Jimen Ching wrote:
On Tue, 10 Aug 2004, Jim Thompson wrote:

uClinux is just another kernel port in the 2.6 tree.


I think uClinux works on non MMU processors also, as well as a different
(non-glibc) clib.

The linux kernel requires no libc. The userspace is quite independent of any specific libc, though your libc has to support linux of course. I routinely use uClibc on systems running full linux simply because glibc is huge (multiple megabytes) while uClibc can be fit into a few hundred kbytes.

uClinux works on processors without a PMMU. The normal example is the Coldfire and Dragonball series of Motorola 68ks. There are some consequences, of course, of trying to run a unix like OS on a system without an MMU, but a lot of things will "just work" as everything still uses normal Linux semantics.

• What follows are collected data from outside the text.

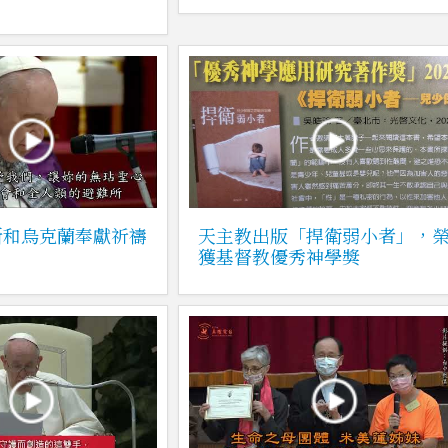
斯和烏克蘭奉獻祈禱
天主教出版「捍衛弱小者」，
獲基督教優秀神學獎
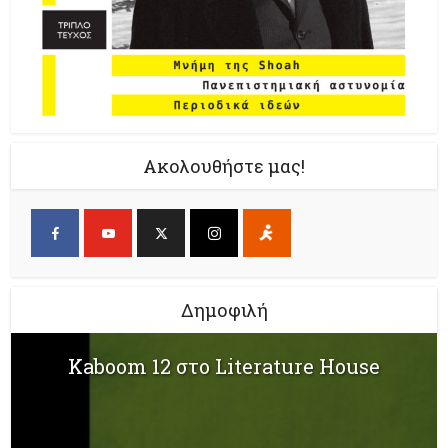
Ακολουθήστε μας!
Δημοφιλή
Kaboom 12 στο Literature House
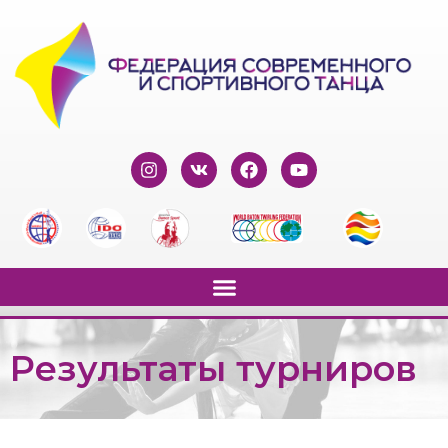
Результаты турниров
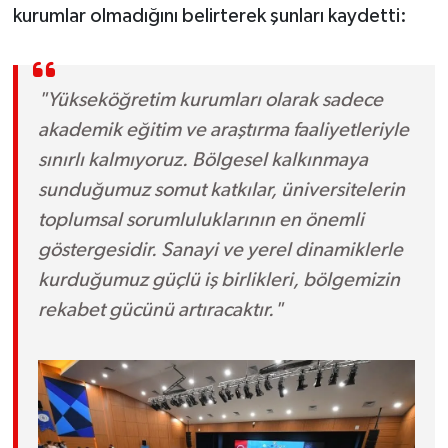
kurumlar olmadığını belirterek şunları kaydetti:
"Yükseköğretim kurumları olarak sadece
akademik eğitim ve araştırma faaliyetleriyle
sınırlı kalmıyoruz. Bölgesel kalkınmaya
sunduğumuz somut katkılar, üniversitelerin
toplumsal sorumluluklarının en önemli
göstergesidir. Sanayi ve yerel dinamiklerle
kurduğumuz güçlü iş birlikleri, bölgemizin
rekabet gücünü artıracaktır."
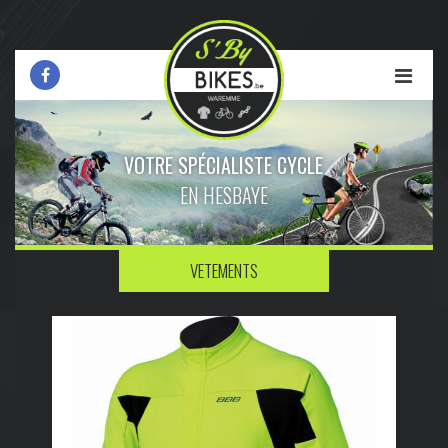
VOTRE SPÉCIALISTE CYCLE
EN HESBAYE
VETEMENTS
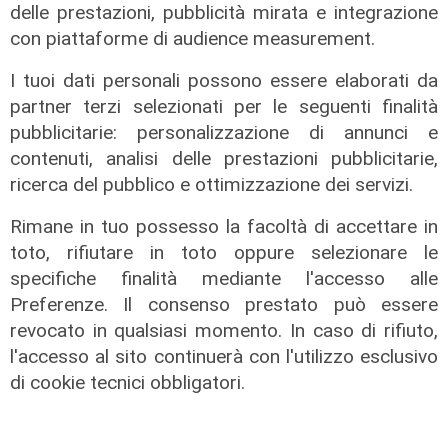
All'Euganeo
La vigilia
delle prestazioni, pubblicità mirata e integrazione
Padova-Sampdoria
Sampdoria,
con piattaforme di audience measurement.
1-1: tabellino e
Gregucci: "Padova
I tuoi dati personali possono essere elaborati da
cronaca della
squadra tosta,
partner terzi selezionati per le seguenti finalità
partita
sarà una partita
pubblicitarie: personalizzazione di annunci e
fisica". Sabato
20/12/2025
contenuti, analisi delle prestazioni pubblicitarie,
Stadio Goal e
di Sagal
ricerca del pubblico e ottimizzazione dei servizi.
Forever Samp
19/12/2025
Rimane in tuo possesso la facoltà di accettare in
di m.m.
toto, rifiutare in toto oppure selezionare le
specifiche finalità mediante l'accesso alle
Preferenze. Il consenso prestato può essere
revocato in qualsiasi momento. In caso di rifiuto,
l'accesso al sito continuerà con l'utilizzo esclusivo
di cookie tecnici obbligatori.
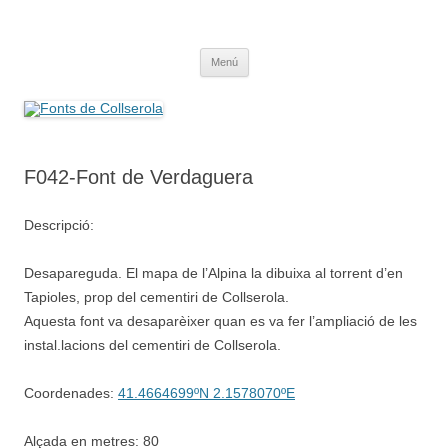
Saltar
al
Fonts de Collserola
contenido
Fes Fonts Fent Fonting, font, aigua, patrimoni, font natural, spring
Menú
F042-Font de Verdaguera
Descripció:
Desapareguda. El mapa de l’Alpina la dibuixa al torrent d’en
Tapioles, prop del cementiri de Collserola.
Aquesta font va desaparèixer quan es va fer l’ampliació de les
instal.lacions del cementiri de Collserola.
Coordenades:
41.4664699ºN 2.1578070ºE
Alçada en metres: 80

At work, we've been using a stripped down Redhat as the OS for a control
application.  We wanted to go the PowerPC route, but we never built a
linux system from scratch before, so we chose x86 and Redhat to reduce
risk.

How small can redhat be made anyway? I've got multiple systems running off 8MB of flash (and sometimes I'm lucky with that, my Tuxscreen only has 4MB of flash, though I have since added a 64MB CF card for extra storage). Normally, the problem is when you start involving things that need to be secure as OpenSSL is very common, but also very large (it weighs in at about 1.5MB or so; I've never gotten it smaller than 800k). There are alternatives for SSH, but not all other security protocols.


I'll go checkout this Familiar distro...thanks.


Be aware, Familiar only runs on iPAQs and Zauruses (Zaurii?). All the packages are binaries compiled by the author in no particular fashion, so it is definately not portable to non ARM-based architectures.